Die Oma war arm, bettelarm sogar. Oft hatte sie nur Kartoffelschalen im Topf, die sie irgendwo gefunden hatte. Das ging schon jahrelang so; aber sie nahm ihr Schicksal geduldig an, ohne ihre Umwelt mit Klagen zu behelligen. Eines Tages bekam sie Besuch von dem neuen Gemeindepfarrer. Ihm sprang der Mangel und die Bedürftigkeit aus allen Ecken entgegen, und die Alte tat ihm herzlich leid. Er erkundigte sich nach ihrer Verwandtschaft und ob sie Kinder habe.
»Ja,« sagte sie, »ich habe einen Sohn, der ist Arzt in Amerika!« »Schreibt der Ihnen denn gar nicht? Der könnte doch ein wenig für Sie sorgen,« meinte der Seelsorger. »Doch, doch« sagte die alte Frau ganz eifrig: »Er schreibt mir jeden Monat und legt mir zu jedem Brief ein Bild dazu, mal rot, mal grün, mal blau.« Daraufhin holte sie einen Schuhkarton aus dem Schrank, der voller Dollarscheine war. Sie war also eine reiche Frau – und aß Kartoffelschalen!
So geht es vielen Christen. Sie schleppen sich mühsam, still vor sich hinklagend durch´s Leben, haben weder Mut zu festem Glauben, noch können sie den täglichen Versuchungen widerstehen, dabei steht ihnen der ganze Reichtum ihres himmlischen Vaters zur Verfügung, wenn sie es nur im Glauben annehmen wollten!
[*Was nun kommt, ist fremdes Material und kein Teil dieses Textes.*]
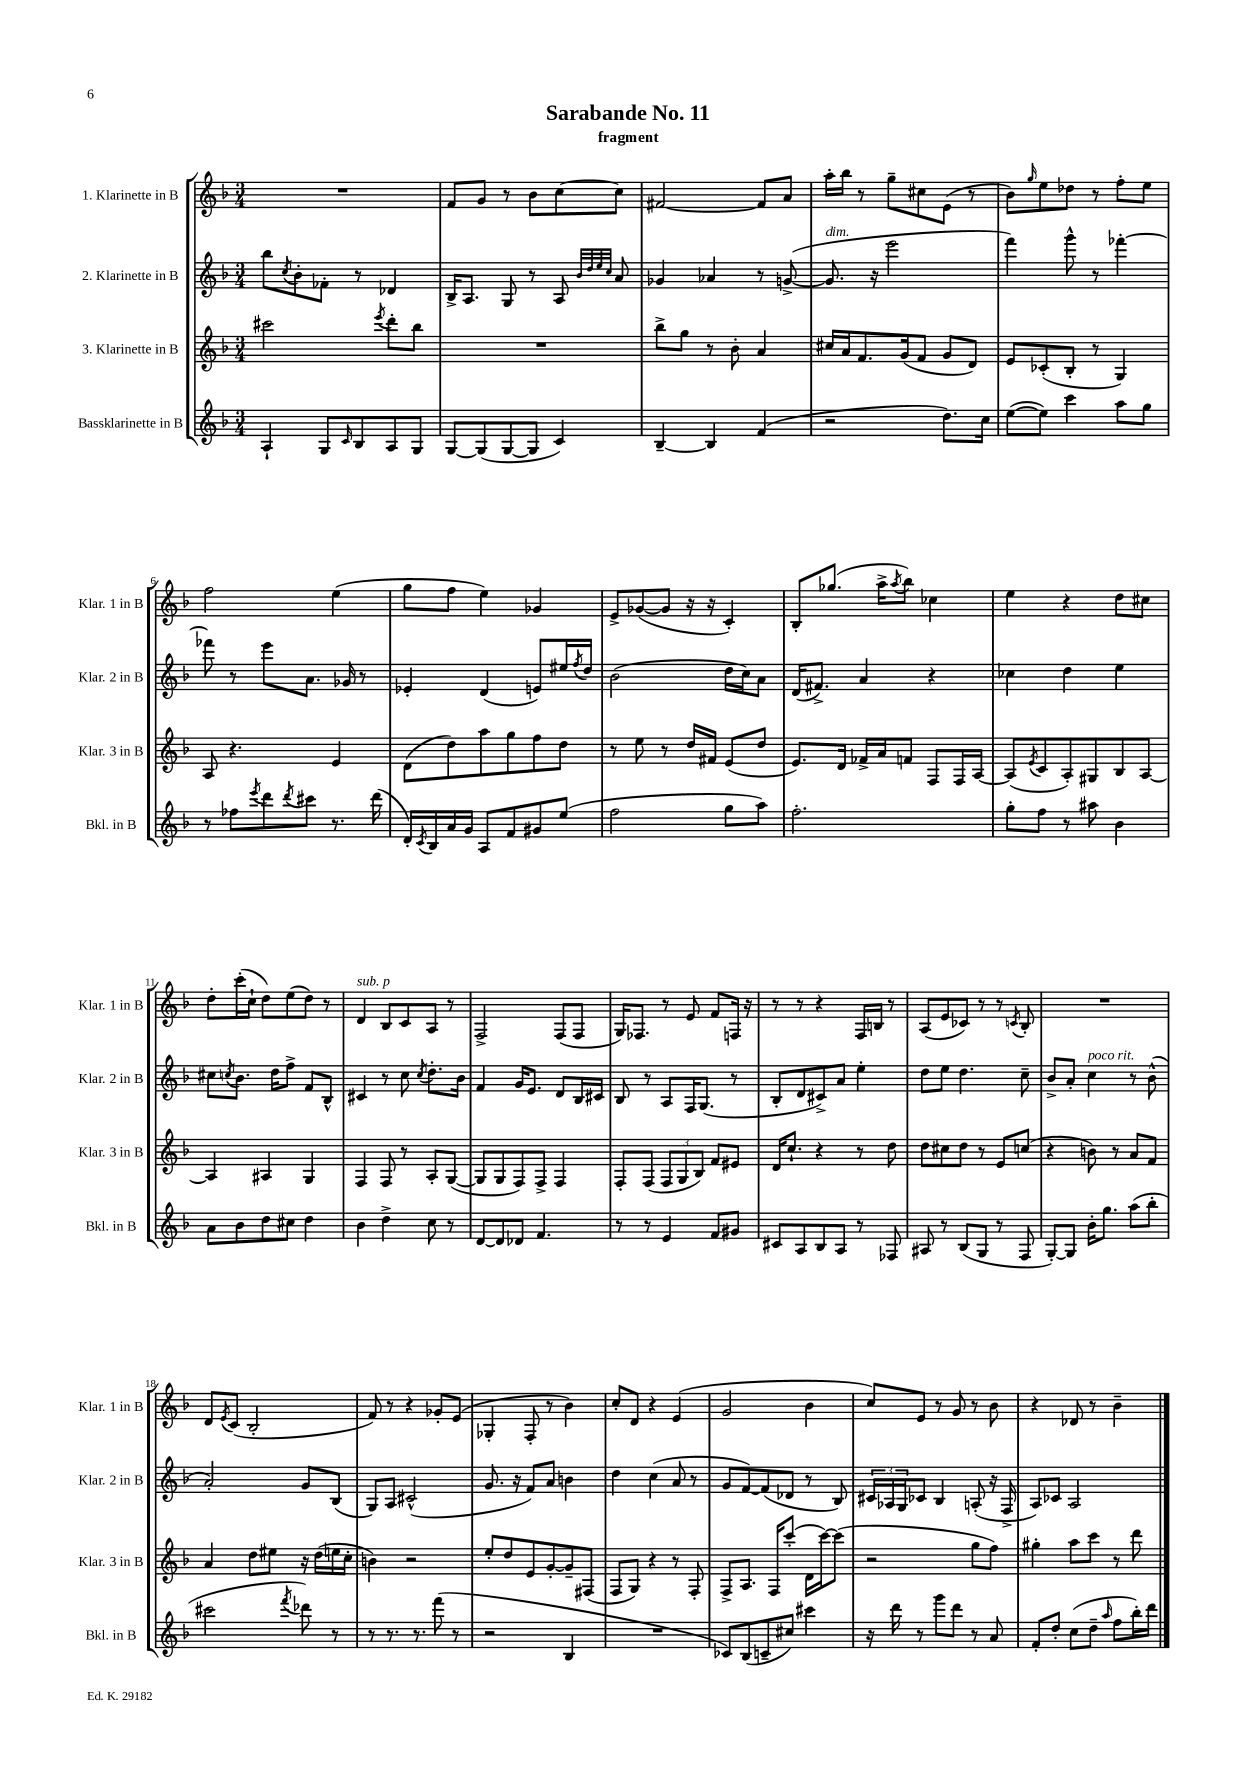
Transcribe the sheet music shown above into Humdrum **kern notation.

**kern	**kern	**kern	**kern
*staff4	*staff3	*staff2	*staff1
*clefG2	*clefG2	*clefG2	*clefG2
*k[b-]	*k[b-]	*k[b-]	*k[b-]
*M3/4	*M3/4	*M3/4	*M3/4
4A`/	2ccc#\	8bb-\L	2.r
.	.	8qcc/	.
.	.	8b-'\	.
8G/L	.	8f-'\J	.
16qqc/	.	.	.
8B-/	.	8r	.
.	8qeee/	.	.
8A/	8ddd'\L	4d-/	.
8G/J	8bb-\J	.	.
=	=	=	=
[8G/L	2.r	16B-^/LK	8f/L
.	.	8.A/J	.
(8G/]	.	.	8g/J
[8G/	.	8G/	8r
8G/]J	.	8r	8b-\L
4c/)	.	8A/	[8cc\
.	.	32qqb-/LLL	.
.	.	32qqdd/	.
.	.	32qqee/	.
.	.	32qqcc/JJJ	.
.	.	8a/	8cc\]J
=	=	=	=
[4B-~/	8bb-^\L	4g-/	[2f#/
.	8gg\J	.	.
4B-/]	8r	4a-/	.
.	8b-'\	.	.
(4f/	4a/	8r	8f#/]L
.	.	([8g^/	8a/J
=	=	=	=
2r	16cc#/LL	8.g/]	16aa'\LL
.	16a/J	.	16bb-\JJ
.	8.f/	.	8r
.	.	16r	.
.	.	2eee\	8gg~\L
.	(16g/k	.	.
.	8f/J	.	8cc#\
8.dd\L)	8g/L	.	(8e\J
.	8d/J)	.	8r
16cc\Jk	.	.	.
=	=	=	=
([8ee\L	8e/L	4fff\)	8b-\L)
.	.	.	16qqgg/
8ee\]J)	(8c-'/	.	8ee\
4ccc\	8B-'/J	8ggg^^\	8dd-\J
.	8r	8r	8r
8aa\L	4G/)	[4fff-'\	8ff'\L
8gg\J	.	.	8ee\J
=	=	=	=
8r	8A/	8fff-\]	2ff\
8ff-\L	4.r	8r	.
8qeee/	.	.	.
8ddd\	.	8eee\L	.
8qddd/	.	.	.
8ccc#\J	.	8.a\J	.
8.r	4e/	.	(4ee\
.	.	16g-/	.
.	.	8r	.
(16ddd\	.	.	.
=	=	=	=
16d'/LL)	(8d\L	4e-'/	8gg\L
8qc/	.	.	.
16B-/	.	.	.
16a/	8dd\)	.	8ff\J
16g/JJ	.	.	.
8A/L	8aa\	(4d/	4ee\)
8f/	8gg\	.	.
8g#/	8ff\	8e/L)	4g-/
(8ee/J	8dd\J	16ee#/L	.
.	.	8qff/	.
.	.	16dd/JJ	.
=	=	=	=
2ff\	8r	(2b-\	8e^/L
.	8ee\	.	([8g-/
.	8r	.	8g-/]J
.	16dd/LL	.	16r
.	16f#/JJ	.	16r
8gg\L	(8e/L	16dd\LL	4c'/)
.	.	16cc\J)	.
8aa\J)	8dd/J	8a\J	.
=	=	=	=
2.ff'\	8.e/L)	(16d/LK	8B-'/L
.	.	8.f#^/J)	.
.	.	.	(8.gg-/J
.	16d/Jk	.	.
.	16f-^/LL	4a/	.
.	16a/J	.	16aa^\LK
.	.	.	8qaa/
.	8f/J	.	8bb-\J)
.	8F/L	4r	4cc-\
.	16F/L	.	.
.	[16A/JJ	.	.
=	=	=	=
8gg'\L	(8A/]L	4cc-\	4ee\
.	8qe/	.	.
8ff\J	8c/	.	.
8r	8A'/)	4dd\	4r
8aa#\	8G#/	.	.
4b-\	8B-/	4ee\	8dd\L
.	[8A/J	.	8cc#\J
=	=	=	=
8a\L	4A/]	8cc#\L	8dd'\L
.	.	8qcc/	.
8b-\	.	8.b-\J	(16ccc'\L
.	.	.	16cc`\JJ
8dd\	4A#/	.	8dd\L)
.	.	16dd\LK	.
8cc#\J	.	8ff^\J	(8ee\
4dd\	4G/	8f/L	8dd\J)
.	.	8B-^^/J	8r
=	=	=	=
4b-\	4F/	4c#/	4d/
4dd^\	8F/	8r	8B-/L
.	8r	8cc\	8c/
.	.	8qcc/	.
8cc\	8A'/L	8.dd'\L	8A/J
8r	([8G/J	.	8r
.	.	16b-\Jk	.
=	=	=	=
[8d/L	8G/]L	4f/	2F^/
8d/]	8G/	.	.
8d-/J	8F/)	16g/LK	.
.	.	8.e/J	.
4.f/	8F^/J	.	.
.	4F/	8d/L	(8F/L
.	.	16B-/L	8F/J
.	.	16c#/JJ	.
=	=	=	=
8r	8F'/L	8B-/	16G/LK)
.	.	.	8.F-/J
8r	(8F/J	8r	.
4e/	12F/L	8A/L	8r
.	12G/	.	.
.	.	16F/K	8e/
.	12B-/J)	.	.
.	.	(8.G/J	.
8f/L	8f/L	.	8f/L
8g#/J	8e#/J	8r	16F/Jk
.	.	.	16r
=	=	=	=
8c#/L	16d/LK	8B-'/L	8r
.	8.cc`/J	.	.
8A/	.	8d/	8r
8B-/	4r	8c#^/)	4r
8A/J	.	8a/J	.
8r	8r	4ee'\	16F/LL
.	.	.	16B/JJ
8F-/	8dd\	.	8r
=	=	=	=
8A#/	8dd\L	8dd\L	(8A/L
8r	8cc#\	8ee\J	8e/
(8B-/L	8dd\J	4.dd\	8c-/J)
8G/J	8r	.	8r
8r	8e/L	.	8r
.	.	.	8qc/
8F/	(8cc/J	8cc~\	8B-'/
=	=	=	=
[8G'/L)	4r	8b-^/L	2.r
8G/]J	.	8a'/J	.
16b-'\LK	8b\)	4cc\	.
8.gg\J	.	.	.
.	8r	.	.
(8aa\L	8a/L	8r	.
8bb-'\J	8f/J	(8b-^^\	.
=	=	=	=
2ccc#\	4a/	2a'/)	8d/L
.	.	.	8qe/
.	.	.	(8c/J
.	8dd\L	.	2B-'/
.	8ee#\J	.	.
8qfff/	.	.	.
8ddd-\)	16r	8g/L	.
.	(16dd\LL	.	.
8r	16ee\	(8B-/J	.
.	16cc'\JJ	.	.
=	=	=	=
8r	4b\)	8G/L)	8f/)
8.r	.	8A/J	8r
.	2r	(2c#^^/	4r
8.r	.	.	.
(8fff\	.	.	8g-'/L
8r	.	.	(8e/J
=	=	=	=
2r	8ee'/L	8.g/	4G-'/
.	8dd/	.	.
.	.	16r	.
.	8e/	8f/L)	8F'/
.	[8g'/	8a/J	8r
4B-/	8g~/]	4b\	4b-\)
.	(8F#/J	.	.
=	=	=	=
2.r	8F/L	4dd\	8cc'/L
.	8G/J)	.	8d/J
.	4r	(4cc\	4r
.	8r	8a/	(4e/
.	8F'/	8r	.
=	=	=	=
8c-/L)	8F^/L	8g/L	2g/
(8B-/	8.A/J	[8f/)	.
8c~/	.	(8f/]	.
.	16F/LK	.	.
8cc#/J)	(8ccc'/J	8d-/J	.
4ccc#\	16d\LL	8r	4b-\
.	[16ccc\J)	.	.
.	(8ccc\]J	8B-/)	.
=	=	=	=
16r	2r	24c#/LL	8cc/L)
.	.	24A-/	.
16ddd\	.	.	.
.	.	24G/J	.
8r	.	8c-/J	8e/J
8ggg\L	.	4B-/	8r
8ddd\J	.	.	8g/
8r	8gg\L	(8A'/	8r
8a/	8ff\J)	16r	8b-\
.	.	16F^/	.
=	=	=	=
8f'/L	4gg#'\	8A/L)	4r
8dd'/J	.	8c-/J	.
(8cc\L	8aa\L	2A/	8d-/
8dd~\J	8ccc\J	.	8r
16qqaa/	.	.	.
8ff\L	8r	.	4b-~\
16bb-'\L)	8ddd\	.	.
16ddd\JJ	.	.	.
==	==	==	==
*-	*-	*-	*-
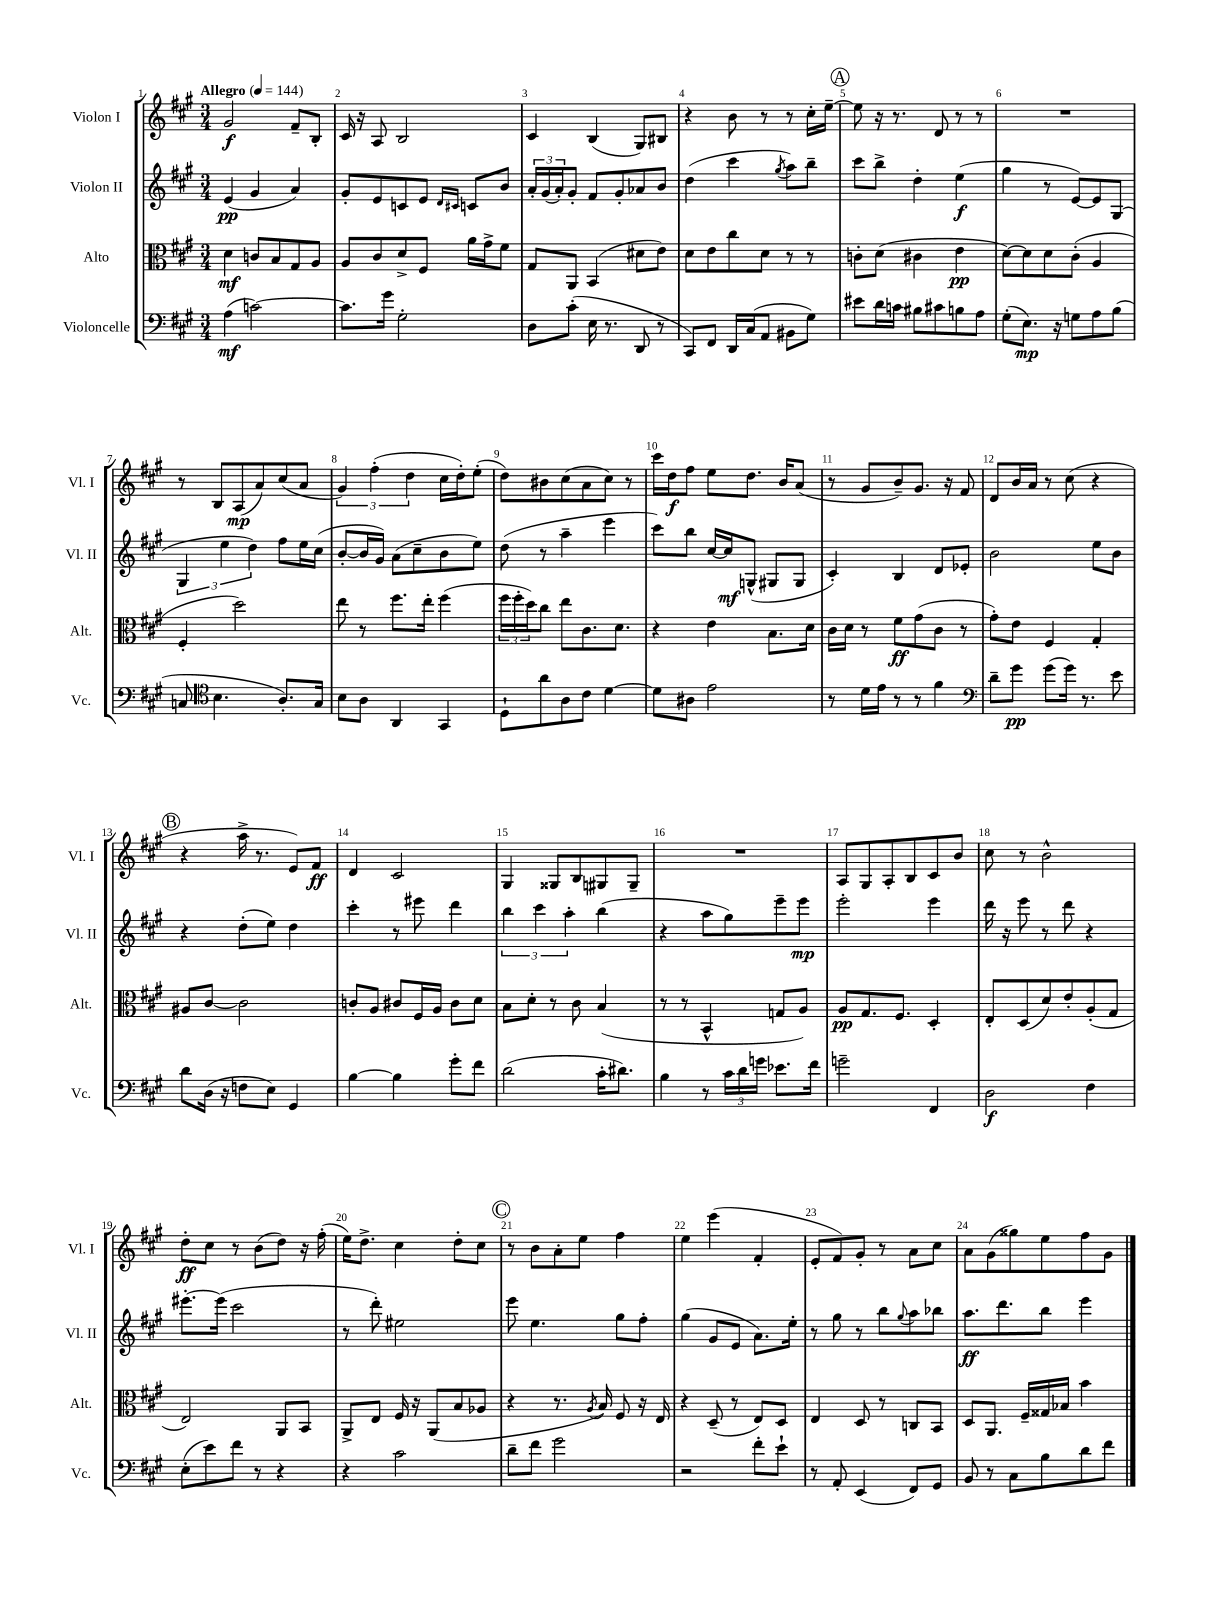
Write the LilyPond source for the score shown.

<<
\new StaffGroup <<
\new Staff = "s0" \with { instrumentName = "Violon I" shortInstrumentName = "Vl. I" } {
    \clef treble \key a \major \numericTimeSignature \time 3/4 \tempo "Allegro" 4 = 144
    gis'2\f fis'8-- b8-. |
    cis'16 r16 a8 b2 |
    cis'4 b4( gis8) bis8 |
    r4 b'8 r8 r8 cis''16-. e''16~-- |
    \mark \markup { \circle "A" } e''8 r16 r8. d'8 r8 r8 |
    R2. |
    r8 b8 a8\mp( a'8) cis''8( a'8 |
    \tuplet 3/2 { gis'4) fis''4-.( d''4 } cis''16 d''16-.) e''8-.( |
    d''8) bis'8 cis''8( a'8 cis''8) r8 |
    cis'''16 d''16\f fis''8 e''8 d''8. b'16 a'8( |
    r8 gis'8 b'8--) gis'8. r16 fis'8 |
    d'8 b'16 a'16 r8 cis''8( r4 |
    \mark \markup { \circle "B" } r4 a''16-> r8. e'8) fis'8\ff |
    d'4 cis'2 |
    gis4 gisis8 b8 gis8 gis8-- |
    R2. |
    a8 gis8 a8-. b8 cis'8 b'8 |
    cis''8 r8 b'2-^ |
    d''8-.\ff cis''8 r8 b'8( d''8) r16 fis''16-.( |
    e''16) d''8.-> cis''4 d''8-. cis''8 |
    \mark \markup { \circle "C" } r8 b'8 a'8-. e''8 fis''4 |
    e''4 e'''4( fis'4-. |
    e'8-. fis'8) gis'8-. r8 a'8 cis''8 |
    a'8 gis'8( gisis''8) e''8 fis''8 gis'8 \bar "|." |
}
\new Staff = "s1" \with { instrumentName = "Violon II" shortInstrumentName = "Vl. II" } {
    \clef treble \key a \major \numericTimeSignature \time 3/4
    e'4\pp( gis'4 a'4) |
    gis'8-. e'8 c'8 e'8 \grace { d'16 cis'16 } c'8 b'8 |
    \tuplet 3/2 { a'16-. gis'16( a'16-.) } gis'8-. fis'8 gis'8-. aes'8 b'8 |
    d''4( cis'''4 \acciaccatura { gis''8 } a''8) b''8-- |
    \mark \markup { \circle "A" } cis'''8 b''8-> d''4-. e''4\f( |
    gis''4 r8 e'8~) e'8 gis8( |
    \tuplet 3/2 { gis4 e''4 d''4) } fis''8 e''16 cis''16( |
    b'8~-. b'16 gis'16) a'8( cis''8-- b'8 e''8) |
    d''8( r8 a''4-- e'''4 |
    cis'''8) b''8 cis''16~ cis''16\mf g8-^( gis8 gis8 |
    cis'4-.) b4 d'8 ees'8-. |
    b'2 e''8 b'8 |
    \mark \markup { \circle "B" } r4 d''8-.( e''8) d''4 |
    cis'''4-. r8 eis'''8 d'''4 |
    \tuplet 3/2 { b''4 cis'''4 a''4-. } b''4( |
    r4 a''8 gis''8) e'''8-- e'''8\mp |
    e'''2-. e'''4 |
    d'''16 r16 e'''8 r8 d'''8 r4 |
    eis'''8.~-. eis'''16( cis'''2 |
    r8 d'''8-.) eis''2 |
    \mark \markup { \circle "C" } e'''8 e''4. gis''8 fis''8-. |
    gis''4( gis'8 e'8 a'8.) e''16-. |
    r8 gis''8 r8 b''8 \appoggiatura { gis''8 } a''8 bes''8 |
    a''8.\ff d'''8. b''8 e'''4 \bar "|." |
}
\new Staff = "s2" \with { instrumentName = "Alto" shortInstrumentName = "Alt." } {
    \clef alto \key a \major \numericTimeSignature \time 3/4
    d'4\mf c'8 b8 gis8 a8 |
    a8 cis'8 d'8-> fis8 a'16 gis'16-> fis'8 |
    gis8 a,8 b,4( dis'8 e'8) |
    d'8 e'8 cis''8 d'8 r8 r8 |
    \mark \markup { \circle "A" } c'8-. d'8( cis'4 e'4\pp |
    d'8~) d'8 d'8 cis'8-.( a4 |
    fis4-. d''2) |
    e''8 r8 fis''8. e''16-. fis''4( |
    \tuplet 3/2 { fis''16 fis''16-. d''16) } cis''8 e''8 cis'8. d'8. |
    r4 e'4 b8. d'16 |
    cis'16 d'16 r8 fis'8\ff gis'8( cis'8 r8 |
    gis'8-.) e'8 fis4 gis4-. |
    \mark \markup { \circle "B" } ais8 cis'8~ cis'2 |
    c'8-. a8 cis'8 fis16 a16 cis'8 d'8 |
    b8 d'8-. r8 cis'8 b4( |
    r8 r8 b,4-^ g8 a8) |
    a8\pp gis8. fis8. d4-. |
    e8-. d8( d'8) e'8-. a8-.( gis8 |
    e2) a,8 b,8 |
    a,8-> e8 fis16 r16 a,8( b8 aes8 |
    \mark \markup { \circle "C" } r4 r8. \acciaccatura { a8 } b16) fis8 r16 e16 |
    r4 d8--( r8 e8) d8 |
    e4 d8 r8 c8 b,8 |
    d8 a,8. fis16-- gisis16 bes16 b'4 \bar "|." |
}
\new Staff = "s3" \with { instrumentName = "Violoncelle" shortInstrumentName = "Vc." } {
    \clef bass \key a \major \numericTimeSignature \time 3/4
    a4\mf( c'2~) |
    c'8. gis'16 gis2-. |
    d8 cis'8-.( e16 r8. d,8 r8 |
    cis,8) fis,8 d,16 cis16( a,8 bis,8 gis8) |
    \mark \markup { \circle "A" } eis'8 d'16 c'16 bis8 cis'8 b8 a8 |
    gis8-.( e8.\mp) r16 g8 a8 b8( |
    c8 \clef tenor b4. a8.-.) gis16 |
    b8 a8 a,4 gis,4 |
    d8-! a'8 a8 cis'8 d'4~ |
    d'8 ais8 e'2 |
    r8 d'16 e'16 r8 r8 fis'4 |
    \clef bass d'8-- gis'8\pp gis'8( gis'16) r8. e'8 |
    \mark \markup { \circle "B" } d'8 d16( r16 f8 e8) gis,4 |
    b4~ b4 gis'8-. fis'8 |
    d'2( cis'16-. dis'8.) |
    b4 r8 \tuplet 3/2 { cis'16 d'16 g'16 } ees'8. fis'16 |
    g'2-- fis,4 |
    d2\f fis4 |
    e8-.( e'8) fis'8 r8 r4 |
    r4 cis'2 |
    \mark \markup { \circle "C" } d'8-- fis'8 gis'2 |
    r2 fis'8-. e'8-! |
    r8 a,8-. e,4( fis,8) gis,8 |
    b,8 r8 cis8 b8 d'8 fis'8 \bar "|." |
}
>>
>>
\layout { \context { \Score \override BarNumber.break-visibility = ##(#f #t #t) barNumberVisibility = #all-bar-numbers-visible } }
Und was sollen die Menschen ohne Glauben von solchen Christen denken? Lohnt es sich, die Hoffnung auf irdische Güter, irdisches Glück zugunsten eines solchen Jammerdaseins dranzugeben? Nietzsche, der große Philosoph, hat einmal sinngemäß gesagt: »Wenn ich an einen Erlöser glauben sollte, müssten seine Nachfolger erlöster aussehen!« Er hatte Recht! Aber der Fehler liegt nicht bei Gott, sondern bei uns.